Which is not to suggest that Segal herself lacks interest as a personality. Close-Up is never more engaging than when she takes a break from chronicling events and throws in a few wry remarks, or expresses her vulnerability following her husband’s suicide in 1959, or sets down transcripts of the letters she wrote to her beloved uncle Memphis from Germany. In the section about her stay in London in the 1960s, she devotes a full page to a listing of the high-profile theatrical productions she saw (featuring Laurence Olivier, Vanessa Redgrave, Peter O’Toole and others), but just when one is tempted to accuse her of name-dropping (or tedium) she relates a sweet anecdote about having to swallow her pride when she worked as a dresser at the Old Vic:
“Accepting tips the first time was a humiliating experience. With difficulty I put on a smiling face, but I let myself go in a flood of tears as soon as I reached home. All the Nawabs of Rampur and Najibabad must have turned in their graves that night! And yet, later, I began to look forward to the extra odd pound per week.”
At other times, she mulls about whether her children think of her as a “useless appendage”, frankly proclaims her agnosticism — even at an age when many people turn to religion for comfort — and says that she’d prefer that her ashes be flushed down the toilet after her cremation rather than morbidly kept in an urn inside the house.

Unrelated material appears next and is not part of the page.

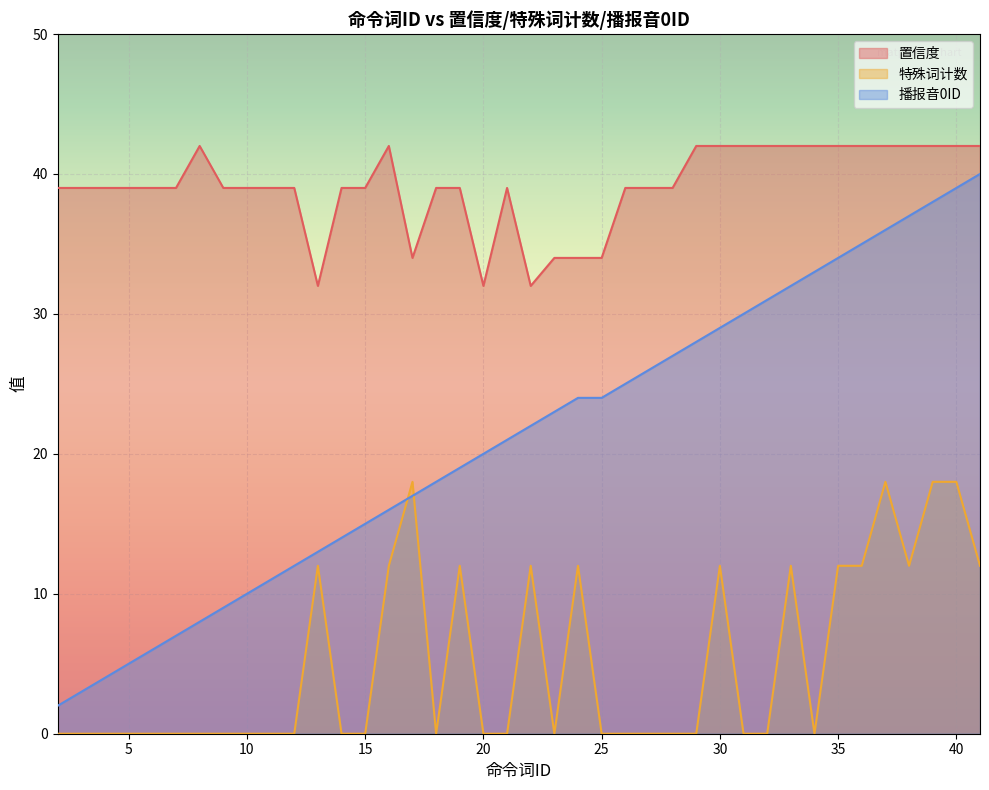

Reading left to right, list all the values displayed in this chart.

置信度: 39	39	39	39	39	39	42	39	39	39	39	32	39	39	42	34	39	39	32	39	32	34	34	34	39	39	39	42	42	42	42	42	42	42	42	42	42	42	42	42
特殊词计数: 0	0	0	0	0	0	0	0	0	0	0	12	0	0	12	18	0	12	0	0	12	0	12	0	0	0	0	0	12	0	0	12	0	12	12	18	12	18	18	12
播报音0ID: 2	3	4	5	6	7	8	9	10	11	12	13	14	15	16	17	18	19	20	21	22	23	24	24	25	26	27	28	29	30	31	32	33	34	35	36	37	38	39	40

People who live to be as old as Segal sometimes suffer from poor short-term memory: their recollection of events that took place decades ago can be astonishingly sharp, but they can find it harder to bring more recent years into clear focus. Perhaps it’s a version of diminishing returns, with the newer memories blurring into one another as the brain refuses to over-exert itself. Whatever the case, the last few pages of Close-Up rush past, tapering away as the early 1990s approach. Segal winds up her story hurriedly, and consequently there is nothing about her late career in mainstream Hindi cinema, working with Amitabh Bachchan, Shah Rukh Khan and others in such films as Kal Ho Naa Ho and Cheeni Kum. Or about her appearances in British television and films like Gurinder Chadha’s Bhaji on the Beach, which fixed her in the public imagination as the feisty, lovable old lady. (Watching her briefly enliven proceedings in the otherwise terrible Aishwarya Rai-starrer The Mistress of Spices, the phrase “Old Spice” leaps irresistibly to mind.)
All this is relegated to a listing at the book’s end, which creates a sense of incompleteness, but there’s also something endearing about it. It’s as though a spry great-grandmother, after hours spent talking animatedly about her life, suddenly paused to catch her breath, then waved you away because she’s been going on for much too long and really must rest now; don’t you know how old she is?